Obii Ifejika dedicated her first piece to fellow poets and writers; her second was ‘Love gone sour’ before she performed her stirring piece on lost ones including kidnapped Chibok schoolgirls. London-based Nigerian, Inua Ellams, roused the audience with his stirring pieces while petite Botswana’s TJ Dema rocked with ‘Dreams,’ ‘Just because,’ ‘Our man in Gaborone’ and ‘Bread for the birds’. Hers was solid poetry performance. South Africa’s Lebo Mashile also did her stuff. Her historical piece put in perspective Africa’s peculiar convoluted history that is sometimes great and most times gross.
Port-Harcourt-based Amu-Nnadi also impressed with his long narrative piece that had the accompaniment of two violinists with Molebashi ululating along. The night did not end without Festival Director for Lagos International Poetry Festival Mr. Efe Paul Azino capping it all with his electrifying piece, ‘Storyteller’. And so at 11.35, a poetry concert came to a rousing close.

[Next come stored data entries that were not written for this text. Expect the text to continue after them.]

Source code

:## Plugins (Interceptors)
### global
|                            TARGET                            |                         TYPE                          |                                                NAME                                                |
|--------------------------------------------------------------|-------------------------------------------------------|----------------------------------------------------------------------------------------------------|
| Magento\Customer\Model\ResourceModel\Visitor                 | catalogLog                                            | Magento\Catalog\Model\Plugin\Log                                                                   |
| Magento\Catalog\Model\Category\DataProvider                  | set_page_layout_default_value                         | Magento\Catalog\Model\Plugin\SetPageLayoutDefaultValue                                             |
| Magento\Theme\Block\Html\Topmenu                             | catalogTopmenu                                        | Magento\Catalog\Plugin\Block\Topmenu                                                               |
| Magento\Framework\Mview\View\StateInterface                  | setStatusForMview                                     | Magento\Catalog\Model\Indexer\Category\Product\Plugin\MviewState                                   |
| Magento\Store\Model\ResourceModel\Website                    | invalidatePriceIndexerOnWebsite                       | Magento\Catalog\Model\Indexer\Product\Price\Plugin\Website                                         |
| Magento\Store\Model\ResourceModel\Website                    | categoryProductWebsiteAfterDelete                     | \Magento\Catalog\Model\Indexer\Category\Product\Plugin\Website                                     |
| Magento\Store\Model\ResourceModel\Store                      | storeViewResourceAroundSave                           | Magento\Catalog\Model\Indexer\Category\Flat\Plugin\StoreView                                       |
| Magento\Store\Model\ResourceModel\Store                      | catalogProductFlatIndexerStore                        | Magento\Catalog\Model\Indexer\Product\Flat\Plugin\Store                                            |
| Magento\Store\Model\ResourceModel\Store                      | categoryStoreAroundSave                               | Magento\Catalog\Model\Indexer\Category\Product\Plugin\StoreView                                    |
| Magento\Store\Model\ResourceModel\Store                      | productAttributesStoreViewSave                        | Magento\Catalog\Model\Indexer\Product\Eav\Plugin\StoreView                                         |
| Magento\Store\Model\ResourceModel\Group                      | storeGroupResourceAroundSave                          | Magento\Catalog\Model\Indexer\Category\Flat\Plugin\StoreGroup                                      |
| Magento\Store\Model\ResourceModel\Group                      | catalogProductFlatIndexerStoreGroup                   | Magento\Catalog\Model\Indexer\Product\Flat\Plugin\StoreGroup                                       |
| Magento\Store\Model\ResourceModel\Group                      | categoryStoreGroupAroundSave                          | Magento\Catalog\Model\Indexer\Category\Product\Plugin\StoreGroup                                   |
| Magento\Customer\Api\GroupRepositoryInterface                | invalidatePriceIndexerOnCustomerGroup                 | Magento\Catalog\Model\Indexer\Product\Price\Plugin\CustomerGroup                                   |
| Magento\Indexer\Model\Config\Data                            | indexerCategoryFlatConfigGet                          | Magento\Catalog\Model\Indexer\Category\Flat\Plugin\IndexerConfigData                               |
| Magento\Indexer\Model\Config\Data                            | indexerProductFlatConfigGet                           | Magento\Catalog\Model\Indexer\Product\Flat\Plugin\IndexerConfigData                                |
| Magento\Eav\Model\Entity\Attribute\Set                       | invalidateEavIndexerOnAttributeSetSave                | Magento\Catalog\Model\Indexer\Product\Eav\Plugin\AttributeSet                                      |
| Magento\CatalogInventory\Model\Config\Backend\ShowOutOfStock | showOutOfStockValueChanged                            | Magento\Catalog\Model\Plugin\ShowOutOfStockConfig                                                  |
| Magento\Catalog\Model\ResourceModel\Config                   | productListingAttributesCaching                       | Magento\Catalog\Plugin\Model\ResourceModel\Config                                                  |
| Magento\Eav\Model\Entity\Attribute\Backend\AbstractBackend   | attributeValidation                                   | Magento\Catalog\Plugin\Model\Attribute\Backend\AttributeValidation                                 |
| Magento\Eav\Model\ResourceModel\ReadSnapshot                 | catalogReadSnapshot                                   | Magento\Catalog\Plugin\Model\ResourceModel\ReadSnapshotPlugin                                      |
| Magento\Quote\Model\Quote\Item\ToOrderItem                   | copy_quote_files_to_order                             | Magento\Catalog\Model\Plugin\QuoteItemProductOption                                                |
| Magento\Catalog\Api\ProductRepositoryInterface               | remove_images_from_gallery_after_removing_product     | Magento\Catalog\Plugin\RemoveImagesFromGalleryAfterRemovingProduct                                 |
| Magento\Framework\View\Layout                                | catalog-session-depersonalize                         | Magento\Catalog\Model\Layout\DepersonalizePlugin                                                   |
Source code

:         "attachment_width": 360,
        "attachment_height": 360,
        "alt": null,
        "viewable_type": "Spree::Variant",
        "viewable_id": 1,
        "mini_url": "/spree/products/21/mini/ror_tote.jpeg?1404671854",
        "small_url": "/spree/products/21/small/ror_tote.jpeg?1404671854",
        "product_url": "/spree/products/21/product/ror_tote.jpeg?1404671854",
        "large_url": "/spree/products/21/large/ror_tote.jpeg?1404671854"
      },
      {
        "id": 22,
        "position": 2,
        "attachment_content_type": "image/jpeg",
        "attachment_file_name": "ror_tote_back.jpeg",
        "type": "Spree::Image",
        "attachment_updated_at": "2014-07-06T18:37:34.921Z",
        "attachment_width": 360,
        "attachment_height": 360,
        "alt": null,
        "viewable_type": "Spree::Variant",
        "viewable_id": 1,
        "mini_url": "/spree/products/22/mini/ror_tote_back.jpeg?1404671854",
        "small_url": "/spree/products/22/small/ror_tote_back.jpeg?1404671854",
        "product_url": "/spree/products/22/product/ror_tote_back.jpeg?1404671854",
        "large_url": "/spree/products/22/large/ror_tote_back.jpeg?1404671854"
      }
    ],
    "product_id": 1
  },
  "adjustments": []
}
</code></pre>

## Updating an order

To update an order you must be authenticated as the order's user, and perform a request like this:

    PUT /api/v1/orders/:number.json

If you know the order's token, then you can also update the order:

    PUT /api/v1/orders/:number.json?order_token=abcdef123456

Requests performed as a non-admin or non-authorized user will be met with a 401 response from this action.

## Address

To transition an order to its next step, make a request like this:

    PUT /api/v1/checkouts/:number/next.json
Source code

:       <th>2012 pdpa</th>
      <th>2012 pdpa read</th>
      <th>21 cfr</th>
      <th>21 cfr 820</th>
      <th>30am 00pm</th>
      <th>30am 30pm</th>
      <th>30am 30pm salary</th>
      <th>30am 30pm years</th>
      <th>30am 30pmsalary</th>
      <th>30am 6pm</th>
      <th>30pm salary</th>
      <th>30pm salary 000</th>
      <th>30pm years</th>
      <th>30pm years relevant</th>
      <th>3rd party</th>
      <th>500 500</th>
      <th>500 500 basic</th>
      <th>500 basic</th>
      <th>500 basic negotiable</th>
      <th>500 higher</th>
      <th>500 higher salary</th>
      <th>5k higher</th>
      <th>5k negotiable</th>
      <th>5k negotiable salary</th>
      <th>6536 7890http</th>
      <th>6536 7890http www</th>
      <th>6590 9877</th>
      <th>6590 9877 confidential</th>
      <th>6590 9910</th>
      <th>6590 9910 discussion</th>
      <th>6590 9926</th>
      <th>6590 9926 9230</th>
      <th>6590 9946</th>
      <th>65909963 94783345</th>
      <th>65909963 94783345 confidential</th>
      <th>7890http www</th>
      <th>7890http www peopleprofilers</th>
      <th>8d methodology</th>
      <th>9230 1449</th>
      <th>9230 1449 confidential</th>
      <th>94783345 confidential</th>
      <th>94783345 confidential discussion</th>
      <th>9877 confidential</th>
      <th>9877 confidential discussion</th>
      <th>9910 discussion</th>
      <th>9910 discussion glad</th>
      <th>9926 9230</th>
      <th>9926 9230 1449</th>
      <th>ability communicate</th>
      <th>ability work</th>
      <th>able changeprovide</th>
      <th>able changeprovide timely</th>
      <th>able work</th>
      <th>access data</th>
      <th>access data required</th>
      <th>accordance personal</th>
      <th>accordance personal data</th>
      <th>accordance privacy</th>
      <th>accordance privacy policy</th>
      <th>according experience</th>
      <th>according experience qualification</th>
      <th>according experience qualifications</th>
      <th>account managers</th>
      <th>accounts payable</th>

Truly, the make up of the poets, their performances and impact aptly bore out the festival’s theme ‘Border Less Words.’
THE first panel discussion at Freedom Park on day-4, Saturday, October 31, 2015, ‘Shifting Tides: Women in Society and Poetry,’ had Botswana’s Dema, South Africa’s Mashile and Molebashi and Nigeria’s Verissimo, with Udobang moderating. For Verissimo, it is an incredible journey being a woman poet and writer, as it gives her a platform to codify her experiences and explain her society to herself and others.
Verissimo said, “I’m told I write on topics that belong to men. This because of the men I relate with. The Association of Nigerian Authors (ANA) meetings I used to attend were always on political issues. I wanted to write as a woman but my influences are otherwise. I’ve moved with distractions; now I want to listen and walk along, that I’m a woman. I’ve always wanted to be immersed in the political. I’m concerned about the political, how the future will be for my daughter”.
For Molebashi the image of womanhood in most parts of Africa is warped. Coming from black South African background, Molebashi said growing up black and poor isn’t the best experience.
“Growing up in a township, black and poor, you get to know somebody can just break into your body. Those kinds of experiences craft what you write. We live in a society that has profound hatred for women – that is true. The atrocity I can’t get used to is, a girl getting raped and beaten up. I need to always affirm my being as a human being. We live in a space designed to hate women, abuse them; we have to change all that. We have to get to a place where no woman has to be conquered. So, until we have women in positions of power to change things, I will write the way I write, in defence of women”.
Dema said the personal stories rather than the so-called big political issues always resonate in her writing just as they also reflect her political side, noting, “The personal is automatically inherently very political. My poetry is very personal and accessible. If it’s important to you, if it matters to you, then it’s part of your experience; then it’s political. My politics is sometimes under radar”.
Mashile said, “Men don’t know how to affirm women; such things, if ever said, are said behind women’s back, never in front of them. The challenge is to speak my affirmation, to declare it. If I create that language for myself, then I can amplify it. My society doesn’t allow emotional language, which is masculine. Being homophobic and misogynist is not being manly. I’m always being accused of being emotional. The men I feel drawn to are feminist. Women’s issues and voices were mrginalised during Apartheid. But it’s beginning to rise now. The story of black women artists was not always easy”.